The Everett High product throws a fastball in the low 80s and counters it with a changeup. He is listed at 5 feet 8 inches, but his coach and his brother put him at around 5-6. DeFelice jokes that his "biggest regret is that I'm still not playing, because I'd love to play against him."

But it's how Marchesi uses his stuff that has allowed him to pick up a school-record eight wins this season.

"He hits his spots," DeFelice said. "He moves the ball around. He's living proof that you don't have to have overpowering stuff."

Marchesi made the switch from reliever to starter after wowing DeFelice in the last game of last season. And while DeFelice doubted Marchesi's stamina at first, he can't argue with the numbers the junior right-hander has put up: an 8-2 record with a 2.22 earned-run average and 53 strikeouts.

"He'll break probably every pitching record that's existed here for 40 years, and we've had some pretty good guys here," said DeFelice, the program's only coach since 1968. "So for me, that says a lot."

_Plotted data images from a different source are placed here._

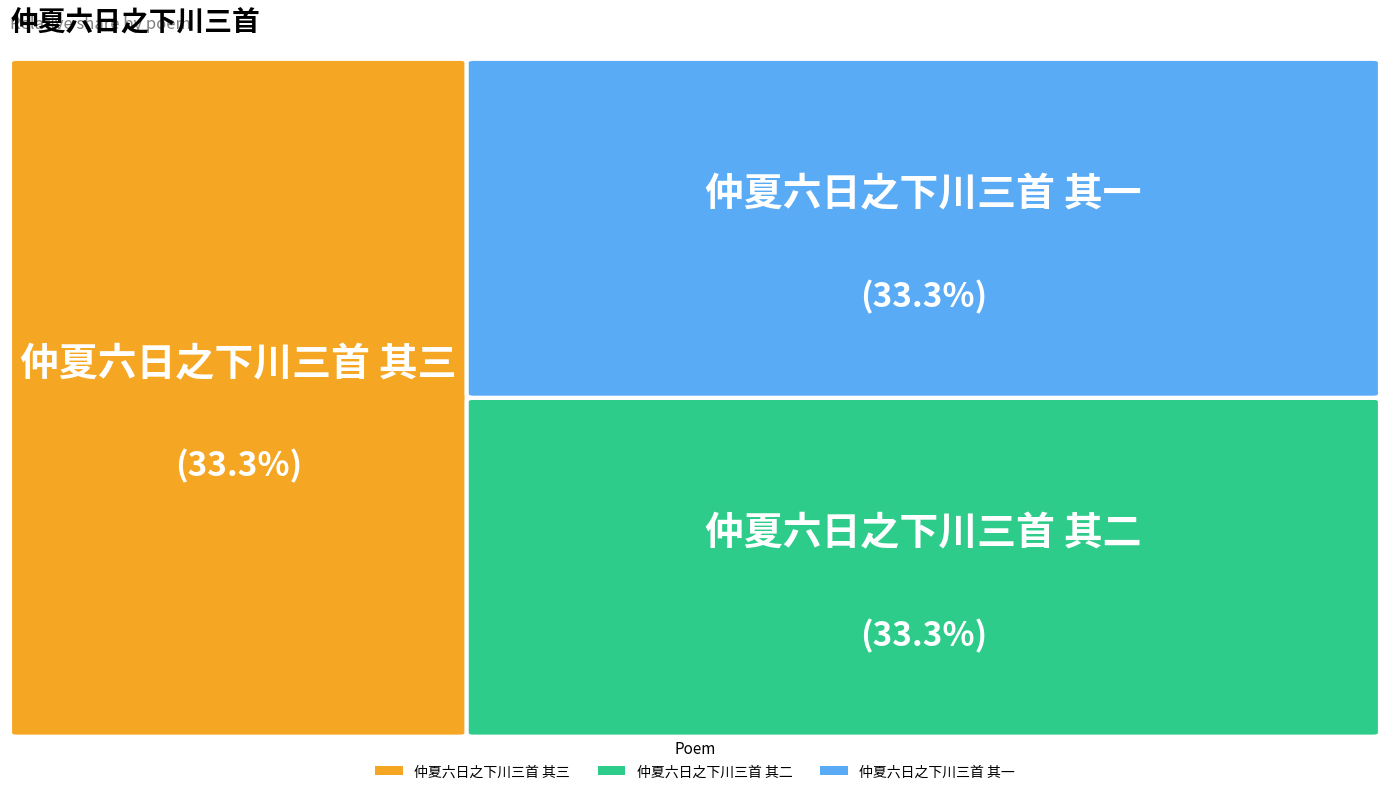

True or false: 仲夏六日之下川三首 其一 accounts for 47% of the total.

False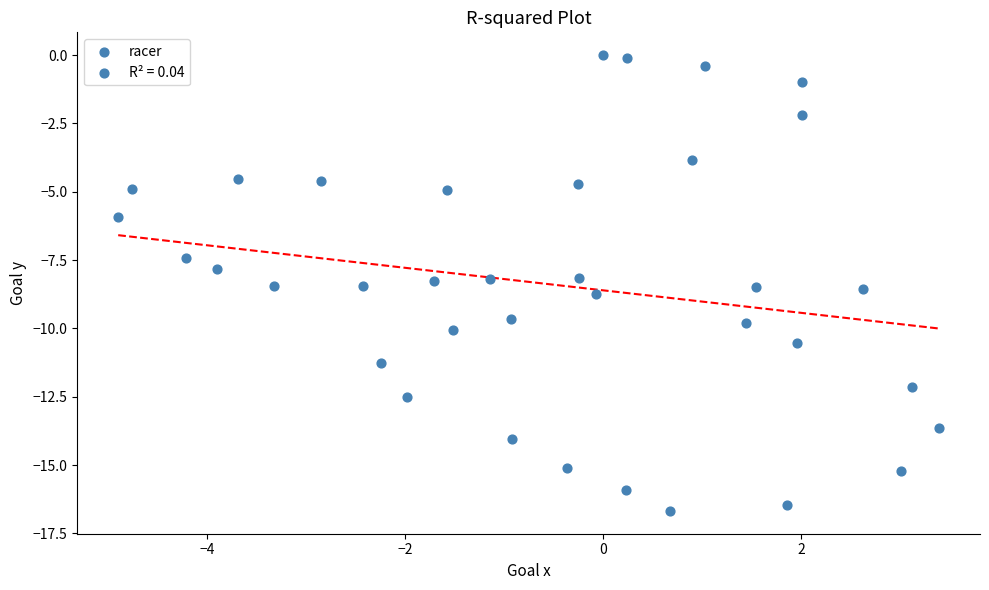

What is the range of Y values (max minus min)?

16.7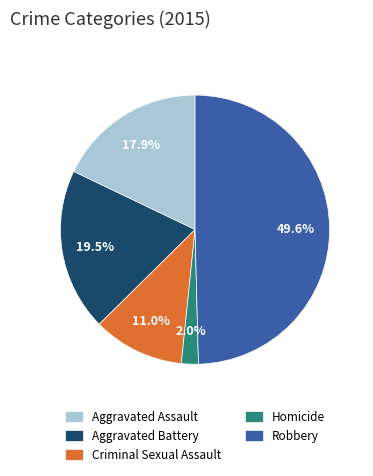

Does Aggravated Assault represent more than half of the total?

No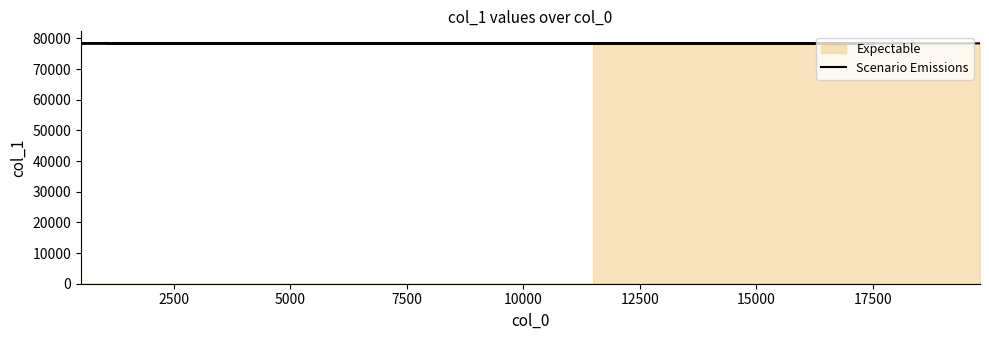

What is the difference between the maximum and minimum values?

19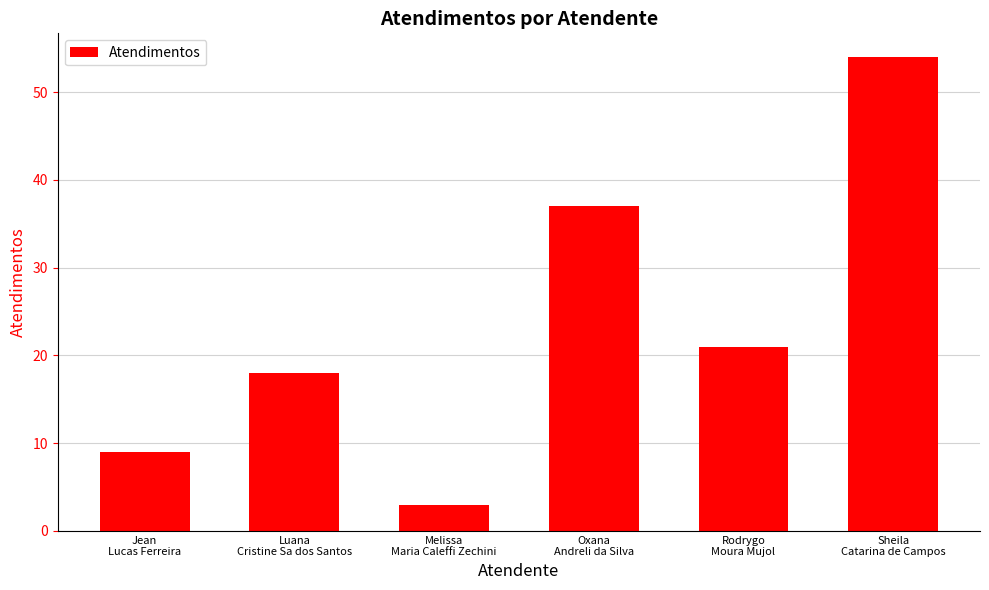

Are the bars grouped side by side (vs. stacked)?

No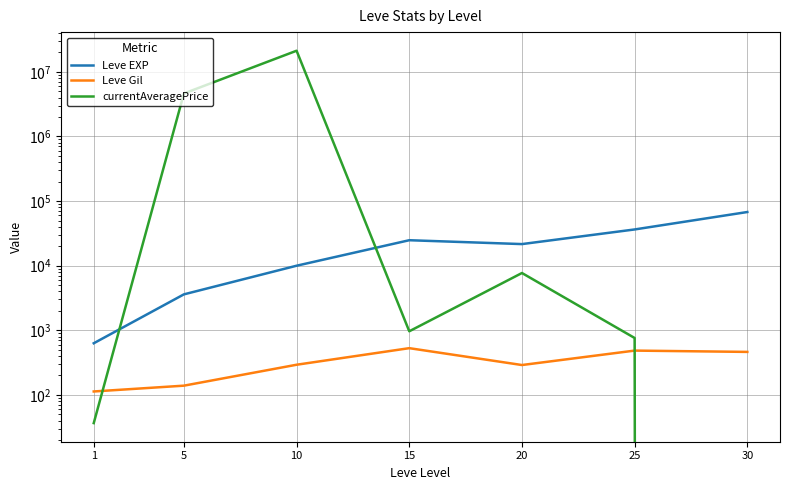

Rank the series at 5 from highest to lowest value.

currentAveragePrice, Leve EXP, Leve Gil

Going into the weekend, with Bentley fighting to make the Northeast-10 tournament, Jarrod was tied with his brother with 15 career wins.

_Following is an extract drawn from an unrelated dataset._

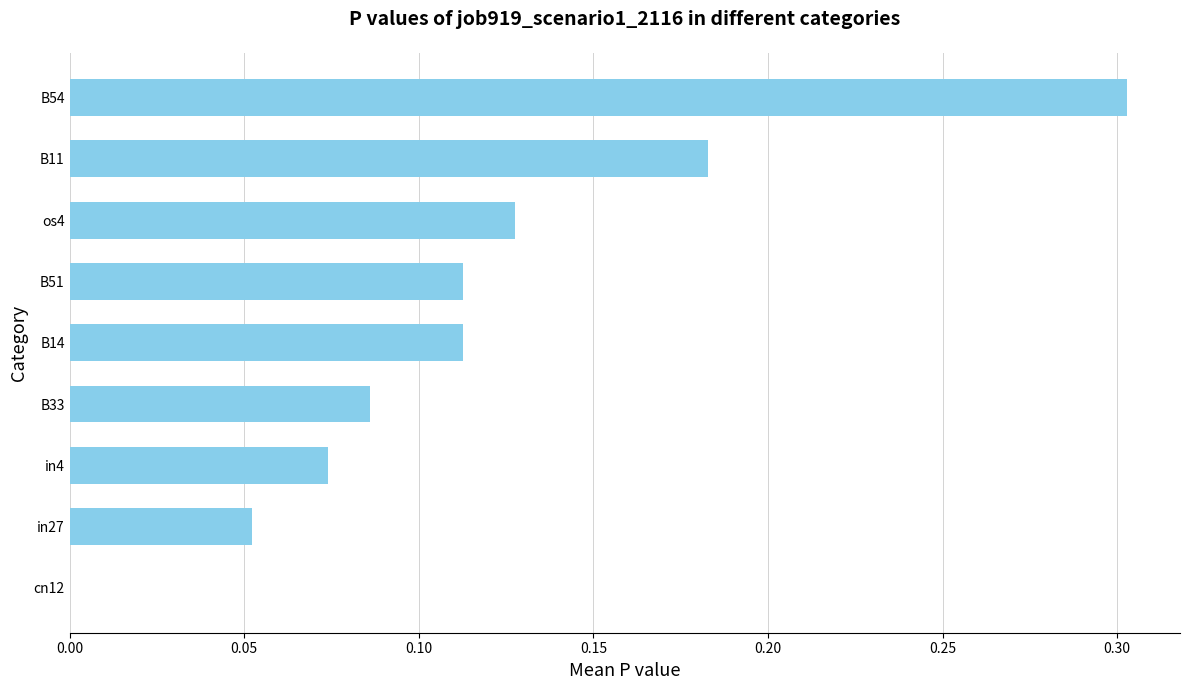

The value at in27 is 0.0. True or false?

False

"Same amount of wins," Joe Marchesi said, "but he's got another year on me. He's definitely the better of the two. . . . He's not a flamethrower by any means, but he's a cocky little kid. He's very confident in his abilities. He battles, he really does. He wants to beat you. He believes that he can beat you and he's going to do whatever he can to do so."

Bentley's record for wins is 21, and next season will be a race between Marchesi and classmate Chris Dupay. But there's a chance the fix is in.

"He'll have a chance," DeFelice said. "I'll make sure he gets there too, because he's Italian and Dupay's French. I'll take care of my fellow countrymen first."